| HN Mirror

Y	Hacker News new \| ask \| show \| jobs

by apu 5339 days ago

On the other hand, a lot of new research (including possibly ground-breaking theoretical results) are only possible now that we have access to large data.

We might be initially processing the large data using relatively simple techniques, but on the reduced data, we can now run more sophisticated methods that actually work because the underlying data comes from a huge number of samples.

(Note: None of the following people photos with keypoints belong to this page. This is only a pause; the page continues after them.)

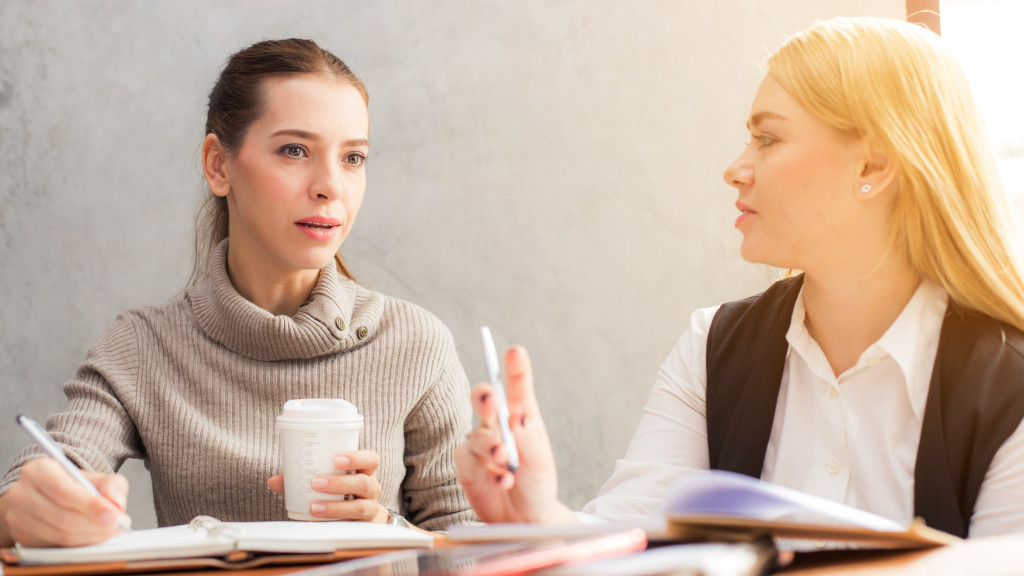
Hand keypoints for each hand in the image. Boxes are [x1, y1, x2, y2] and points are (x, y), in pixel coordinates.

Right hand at [0, 458, 130, 546]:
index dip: (91, 505)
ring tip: (110, 530)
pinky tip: (94, 537)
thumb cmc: (73, 486)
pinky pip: (55, 545)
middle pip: (62, 516)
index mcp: (38, 470)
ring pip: (60, 534)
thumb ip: (111, 485)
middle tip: (118, 525)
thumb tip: (116, 502)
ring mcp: (17, 517)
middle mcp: (21, 493)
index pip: (64, 491)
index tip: (115, 515)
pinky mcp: (21, 536)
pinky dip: (79, 544)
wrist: (47, 496)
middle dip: (95, 524)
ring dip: (90, 536)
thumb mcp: (94, 477)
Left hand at [268, 450, 388, 522]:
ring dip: (335, 507)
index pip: (371, 459)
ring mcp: (370, 508)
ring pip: (360, 507)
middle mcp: (372, 488)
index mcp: (365, 470)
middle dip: (339, 483)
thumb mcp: (328, 477)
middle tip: (316, 483)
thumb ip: (302, 477)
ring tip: (314, 507)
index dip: (357, 458)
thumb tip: (274, 482)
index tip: (337, 459)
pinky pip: (351, 526)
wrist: (359, 515)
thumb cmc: (340, 490)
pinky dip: (333, 524)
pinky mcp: (363, 527)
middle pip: (364, 483)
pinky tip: (316, 522)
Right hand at [454, 346, 576, 523]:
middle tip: (490, 399)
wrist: (524, 518)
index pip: (517, 389)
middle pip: (484, 401)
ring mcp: (479, 444)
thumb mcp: (540, 461)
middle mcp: (498, 425)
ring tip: (505, 461)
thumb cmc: (536, 483)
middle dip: (485, 397)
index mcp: (521, 417)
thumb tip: (517, 415)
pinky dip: (486, 472)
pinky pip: (469, 462)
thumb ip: (528, 438)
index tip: (515, 352)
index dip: (515, 369)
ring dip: (491, 448)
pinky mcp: (466, 465)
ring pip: (476, 436)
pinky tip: (502, 480)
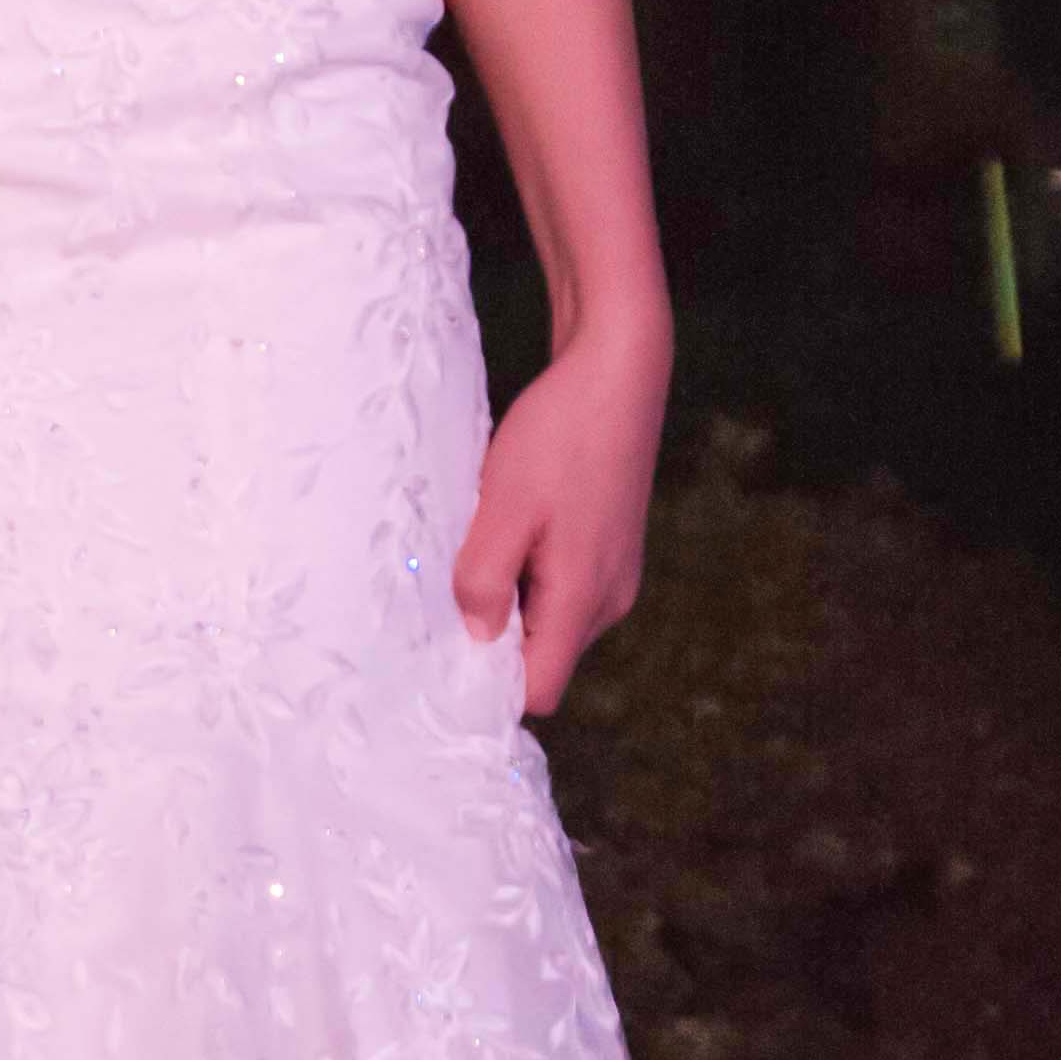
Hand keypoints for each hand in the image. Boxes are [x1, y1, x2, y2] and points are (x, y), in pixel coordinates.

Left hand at [453, 313, 668, 712]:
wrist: (618, 369)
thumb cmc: (561, 434)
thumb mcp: (504, 506)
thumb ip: (486, 580)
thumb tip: (476, 638)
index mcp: (585, 598)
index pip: (538, 690)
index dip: (490, 685)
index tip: (443, 655)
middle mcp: (611, 599)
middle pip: (543, 658)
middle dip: (495, 638)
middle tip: (451, 588)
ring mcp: (617, 574)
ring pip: (551, 620)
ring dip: (511, 599)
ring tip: (483, 544)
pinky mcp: (612, 548)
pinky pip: (563, 587)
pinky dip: (530, 572)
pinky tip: (509, 526)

As but one example, in computer vision, the concept of "attributes" -- automatically labeling objects using descriptive words instead of categorical ones, i.e., "this thing is like..." rather than "this thing is..." -- has opened the door to a number of exciting advances. One is the concept of "zero-shot learning": automatically recognizing an object that you've never seen an instance of before simply via a description. For example, one could recognize beavers as "small, four-legged furry rodents with big teeth and a flat tail", without having ever seen a beaver before. The training data for this classifier need not include beavers, but only images which match the individual attributes, not necessarily all in the same image -- small, four-legged, furry, rodent, big teeth, flat tail.

This kind of thing was not really possible before, because there just wasn't enough data to train reliable classifiers for each attribute in any kind of automated way.

Finally, as I alluded to at the beginning, these individual attribute classifiers are often relatively simple algorithms, such as Support Vector Machines (SVMs). Yet, the 2nd-stage algorithms that use the attribute values to do something useful, such as the zero-shot learning application described above, are often much more involved/advanced techniques.